であろうか? いろいろのばあいと、いろいろの姿が想像できます。複雑微妙であって、いちがいには言えない。
 しかしたぶん、あとの種類の反対者たちの多くは現在しているような形や意味では、戦争や再軍備に反対してはいなかったのではないだろうかとの想像が、かなりの確率で成りたちうるような気がします。そして、あなたは、どんなふうになさっていたでしょうか? たぶんは現在のようには戦争や再軍備に反対なさってはいなかったのではないか? もしかすると、戦争と再軍備に積極的に賛成なさっていたのではないか? 失礼な想像でありますが、これはただイヤガラセをしようとの悪意にもとずいたものではなく、ハッキリした理由のあることです。その理由とは何か? じつはそのことが、第二の理由の説明になります。
 というのは、マルクシズム=共産主義の実践要項のなかには、その理論体系から押しだしてくる必然として、かならず武力が取りあげられる。共産主義の革命理論がここにあって、かしこに武力があり、革命の必要に応じて、かしこの武力がここに持ってこられるのではない。理論そのもののなかに、また理論が必然的に生みだしたものとして武力がある。武力を暴力と呼んでもよいし、それが発動したときの関係が大がかりのばあいには戦争といってもよい。ただ、それは、プロレタリア階級の解放や独裁権力確立のためのものでなければならぬとされている。
 そういう武力=暴力=戦争ならば彼らは積極的に肯定する。共産主義者がいて、武力=暴力=戦争を肯定するのでなく、彼が共産主義者であること自体が武力=戦争を肯定するということを含んでいる。そういう主義がマルクシズム=共産主義です。

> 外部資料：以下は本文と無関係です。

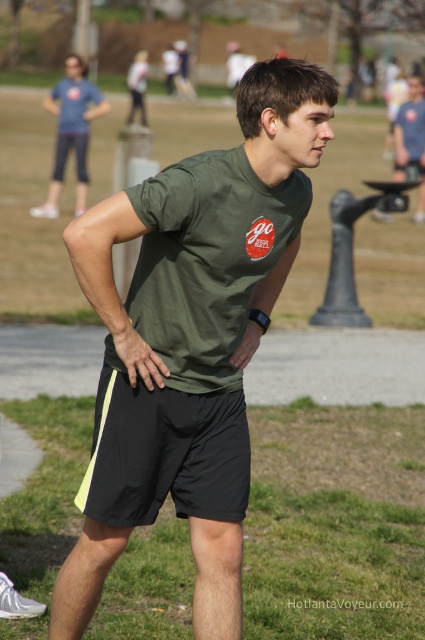
Question: Is green matte shorts at lower center above black/waterproof shorts at center?

Choices:
 (A) no
 (B) yes

Answer: (A)

Question: Among these points, which one is nearest to the camera?

Choices:
 (A) (223, 253)
 (B) (34, 209)
 (C) (124, 513)
 (D) (53, 554)

Answer: (A)

Question: Is black/waterproof shorts at center in front of matte blue jeans at upper left?

Choices:
 (A) no
 (B) yes

Answer: (B)

Question: Among these objects, which one is nearest to the camera?

Choices:
 (A) green matte shorts at lower center
 (B) matte blue jeans at upper left

Answer: (A)

Question: Which object is closer to the camera taking this photo?

Choices:
 (A) matte blue jeans at upper left
 (B) black/waterproof shorts at center
 (C) green matte shorts at lower center
 (D) green matte t-shirt at center

Answer: (D)

Question: From the image, what is the correct spatial relationship of green matte t-shirt at center in relation to matte blue jeans at upper left?

Choices:
 (A) right
 (B) left

Answer: (A)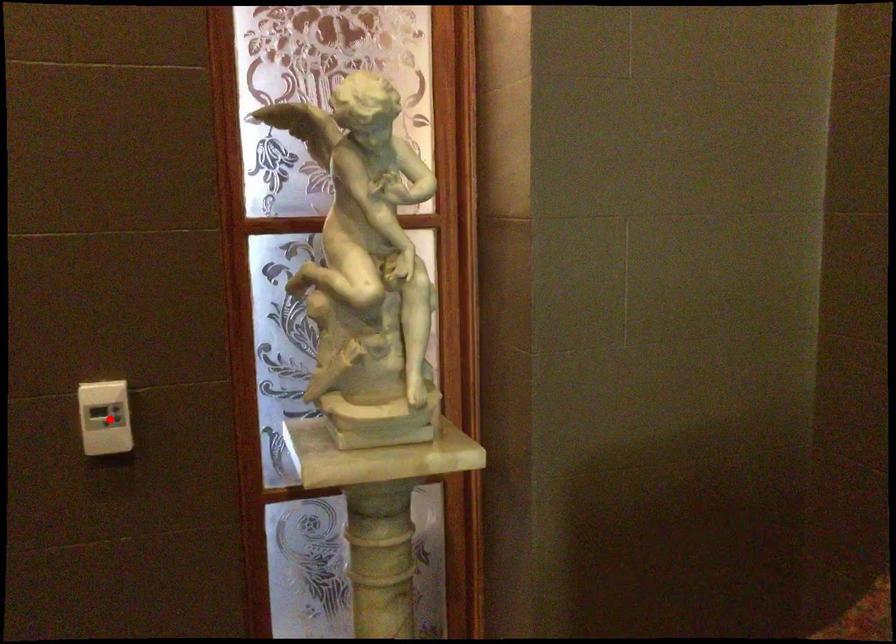
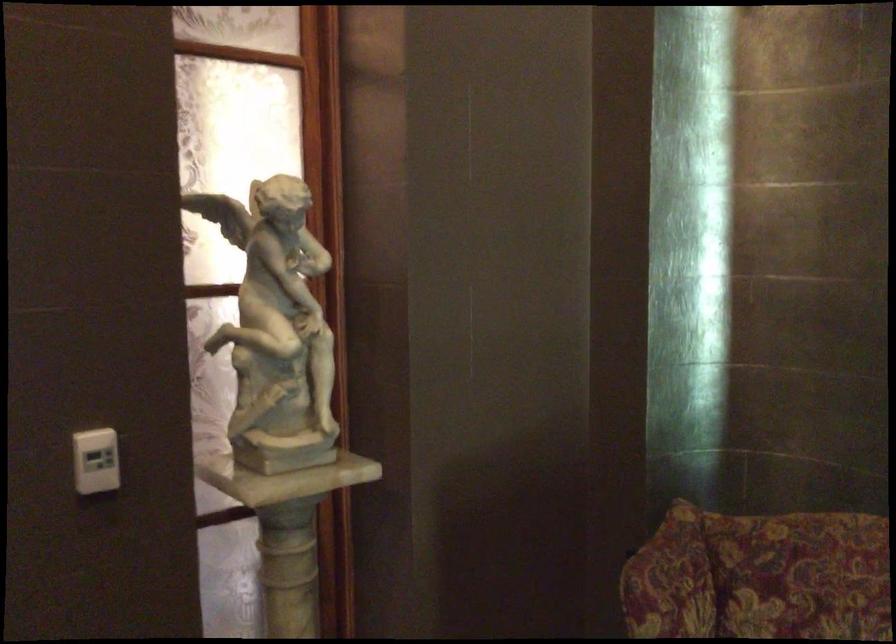
Locate, in the second image, the point that corresponds to the highlighted location in the first image.

(95, 460)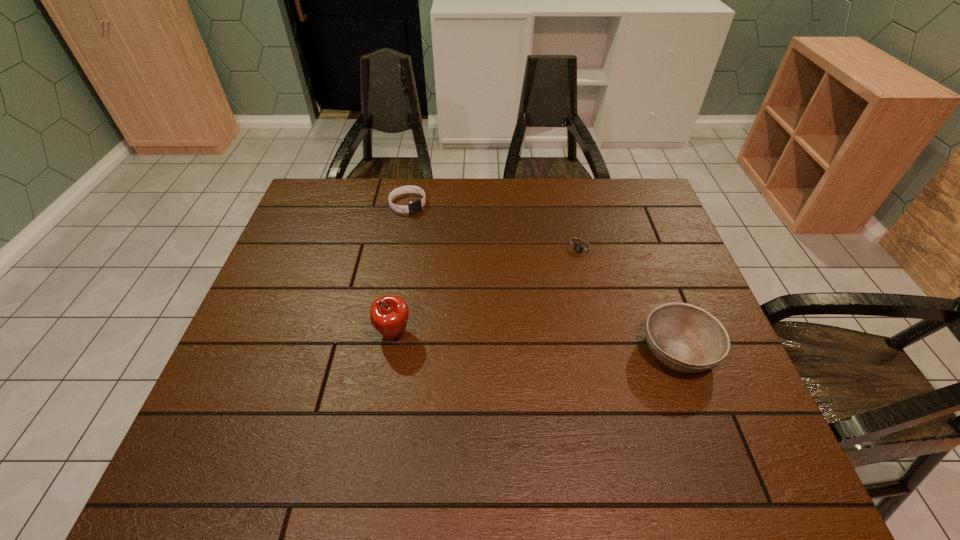
The width and height of the screenshot is (960, 540). I want to click on vacant space on the desktop that is between the tallest object and the third shortest object and is positioned on the face of the watch, so click(x=507, y=341).

This screenshot has height=540, width=960. Identify the location of vacant space on the desktop that is between the tallest object and the second tallest object and is positioned on the outer surface of the farthest object. 551,343.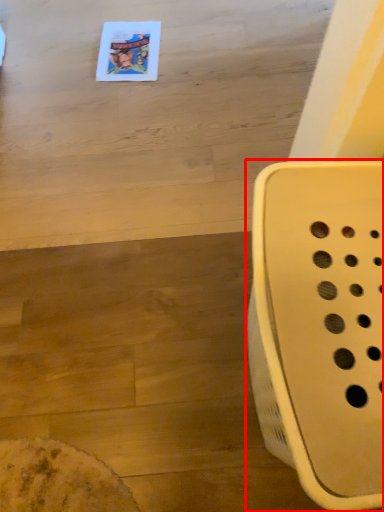
Question: In this image, where is furniture (annotated by the red box) located relative to table?

Choices:
 (A) left
 (B) right

Answer: (B)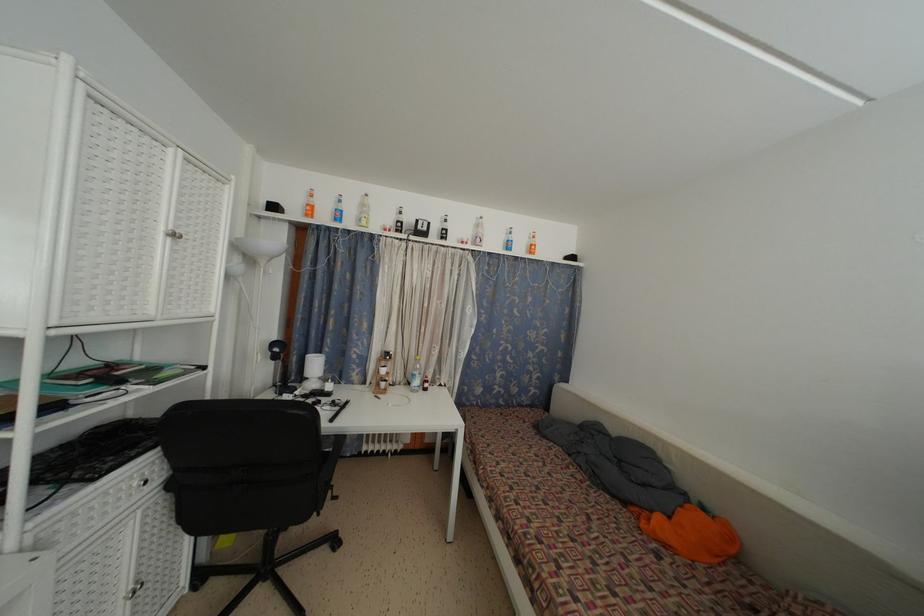
Where would you resting arm the black chair armrest? Please return your answer as a coordinate pair (x, y).

(329, 469)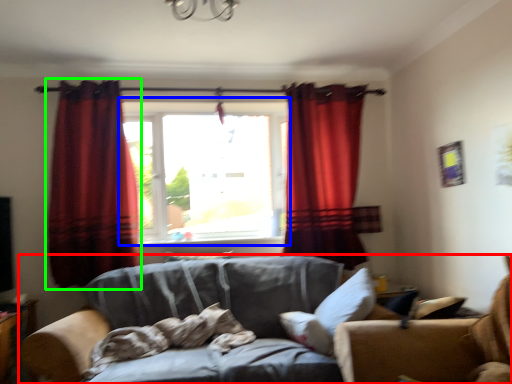
Question: Which is nearer to the studio couch (highlighted by a red box)? window (highlighted by a blue box) or curtain (highlighted by a green box).

Choices:
 (A) window
 (B) curtain

Answer: (A)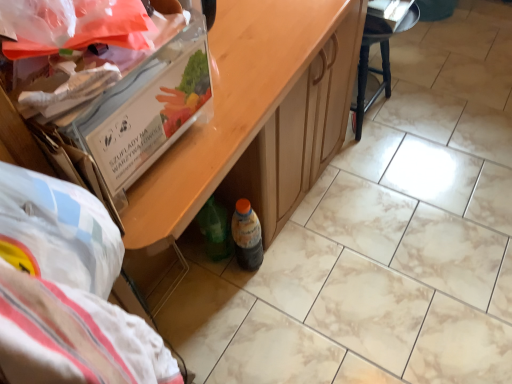
Question: Is wooden table at center outside of black wood stool at upper right?

Choices:
 (A) no
 (B) yes

Answer: (B)

Question: Does wooden table at center have a greater height compared to black wood stool at upper right?

Choices:
 (A) no
 (B) yes

Answer: (B)

Question: Is wooden table at center further to the viewer compared to black wood stool at upper right?

Choices:
 (A) yes
 (B) no

Answer: (B)

Question: Considering the relative sizes of wooden table at center and black wood stool at upper right in the image provided, is wooden table at center smaller than black wood stool at upper right?

Choices:
 (A) yes
 (B) no

Answer: (B)

Question: Is wooden table at center to the right of black wood stool at upper right from the viewer's perspective?

Choices:
 (A) yes
 (B) no

Answer: (B)

Question: Considering the relative sizes of wooden table at center and black wood stool at upper right in the image provided, is wooden table at center wider than black wood stool at upper right?

Choices:
 (A) no
 (B) yes

Answer: (B)

Question: Are black wood stool at upper right and translucent plastic bottle at lower center far apart?

Choices:
 (A) no
 (B) yes

Answer: (A)

Question: Can you confirm if black wood stool at upper right is taller than translucent plastic bottle at lower center?

Choices:
 (A) no
 (B) yes

Answer: (B)

Question: From a real-world perspective, does black wood stool at upper right sit lower than translucent plastic bottle at lower center?

Choices:
 (A) yes
 (B) no

Answer: (B)

Question: From a real-world perspective, is black wood stool at upper right on top of translucent plastic bottle at lower center?

Choices:
 (A) no
 (B) yes

Answer: (B)

Question: From the image's perspective, is black wood stool at upper right on top of translucent plastic bottle at lower center?

Choices:
 (A) yes
 (B) no

Answer: (A)

Question: Are black wood stool at upper right and translucent plastic bottle at lower center beside each other?

Choices:
 (A) yes
 (B) no

Answer: (B)

Question: Considering the relative positions of translucent plastic bottle at lower center and black wood stool at upper right in the image provided, is translucent plastic bottle at lower center behind black wood stool at upper right?

Choices:
 (A) yes
 (B) no

Answer: (B)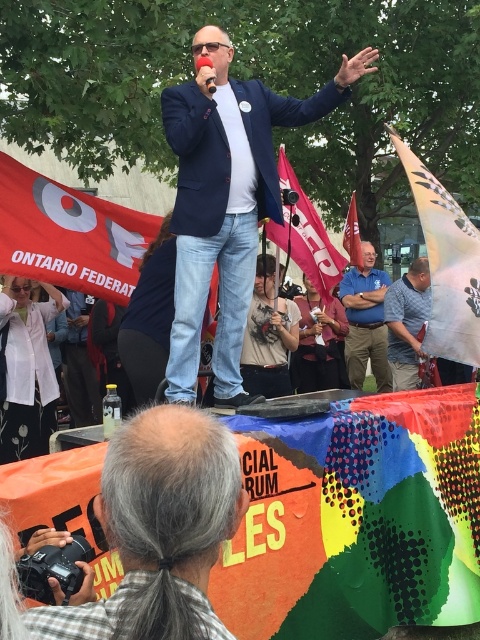
You are a photographer at the event. You want to capture a photo where the navy blue blazer at center is clearly visible above the red fabric flag at upper center. Is this possible based on their positions?

The navy blue blazer at center is much taller than the red fabric flag at upper center, so yes, it can be clearly visible above it in the photo.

 マルクシズムの原典や理論家たちの本から、経済闘争から政治闘争にわたる、階級闘争に関する理論や、いくつかの帝国主義戦争論その他の理論を引きあいに出しながら、このことを私なりに証明することはできそうに思いますが、いまはその時間もなく、またあなたにむかって、そんなことをするのは、シャカに説法と同じで、不必要なことでしよう。
 要するに、マルクス主義はあらゆる戦争に反対しうるものではなく、反対していない。むしろ逆に、ある種の戦争には積極的に賛成するもので、現にしている。彼らの各種の憲章に、つねに主格として登場するのは「労働者と農民と兵士[#「兵士」に傍点]」です。